In the WSJ’s “Will demographic trends slash stock returns” Jonathan Clements discusses the impact on aging population on future stock returns by referring to Rob Arnott’s thesis that the last six decades of 3% US real growth rate could turn into 1% soon. All the arguments aside, Mr. Arnott suggests ratcheting down on equity return expectations to 5% nominal and 3% real. He argues that emerging markets with median age of 30 will “enjoy demographic tailwinds”. He also worries about inflation in developed countries which might try to use is to inflate away their large debts.

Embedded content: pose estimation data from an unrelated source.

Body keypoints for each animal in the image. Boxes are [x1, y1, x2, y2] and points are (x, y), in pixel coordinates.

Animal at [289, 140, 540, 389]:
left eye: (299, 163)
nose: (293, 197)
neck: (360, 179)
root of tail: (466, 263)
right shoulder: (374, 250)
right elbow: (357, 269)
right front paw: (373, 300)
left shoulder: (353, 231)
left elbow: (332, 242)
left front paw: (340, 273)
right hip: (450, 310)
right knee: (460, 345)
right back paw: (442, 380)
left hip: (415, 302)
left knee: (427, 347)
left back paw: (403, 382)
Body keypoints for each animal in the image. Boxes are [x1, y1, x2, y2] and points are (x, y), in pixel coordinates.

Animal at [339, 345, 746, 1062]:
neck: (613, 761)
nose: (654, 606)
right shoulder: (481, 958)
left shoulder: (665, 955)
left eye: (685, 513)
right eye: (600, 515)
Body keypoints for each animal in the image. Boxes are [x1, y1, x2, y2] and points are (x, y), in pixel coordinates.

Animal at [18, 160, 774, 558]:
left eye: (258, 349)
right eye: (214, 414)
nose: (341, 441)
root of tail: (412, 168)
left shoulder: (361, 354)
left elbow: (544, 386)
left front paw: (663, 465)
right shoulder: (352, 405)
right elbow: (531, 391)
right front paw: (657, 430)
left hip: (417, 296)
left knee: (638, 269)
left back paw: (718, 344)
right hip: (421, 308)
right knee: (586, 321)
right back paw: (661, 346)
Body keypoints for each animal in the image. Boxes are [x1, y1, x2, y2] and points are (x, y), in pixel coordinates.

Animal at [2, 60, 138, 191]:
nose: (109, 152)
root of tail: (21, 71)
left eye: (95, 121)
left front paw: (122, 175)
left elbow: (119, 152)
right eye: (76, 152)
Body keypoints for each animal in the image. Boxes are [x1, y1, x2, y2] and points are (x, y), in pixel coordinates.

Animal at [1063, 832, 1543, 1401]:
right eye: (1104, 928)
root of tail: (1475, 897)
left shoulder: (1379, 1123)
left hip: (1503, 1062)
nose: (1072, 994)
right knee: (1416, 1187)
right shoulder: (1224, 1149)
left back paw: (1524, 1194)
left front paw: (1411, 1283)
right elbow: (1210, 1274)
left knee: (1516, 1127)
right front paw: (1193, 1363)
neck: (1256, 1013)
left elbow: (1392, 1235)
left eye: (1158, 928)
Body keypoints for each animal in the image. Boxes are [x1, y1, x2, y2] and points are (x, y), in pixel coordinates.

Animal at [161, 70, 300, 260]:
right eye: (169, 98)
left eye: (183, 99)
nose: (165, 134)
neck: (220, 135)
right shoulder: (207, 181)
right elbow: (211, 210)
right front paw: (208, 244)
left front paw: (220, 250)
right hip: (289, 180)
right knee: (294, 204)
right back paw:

And finally in the NYT’s“A test for the early detection of Alzheimer’s disease”Ann Carrns includes a linkto SAGE or Self-Administered Gerocognitive examination . “It is intended to test different parts of the brain equally; it includes questions on language, reasoning, problem-solving and memory skills. Research found that about 80 percent of people with mild thinking and memory problems will be detected by the test, while 95 percent of people with no problems will have normal SAGE scores.” The article also includes a link to Legal and Financial Planning for People with Alzheimer’s Disease Fact sheet” (I took the test before I wrote this blog post 🙂 , and gave myself a pass.)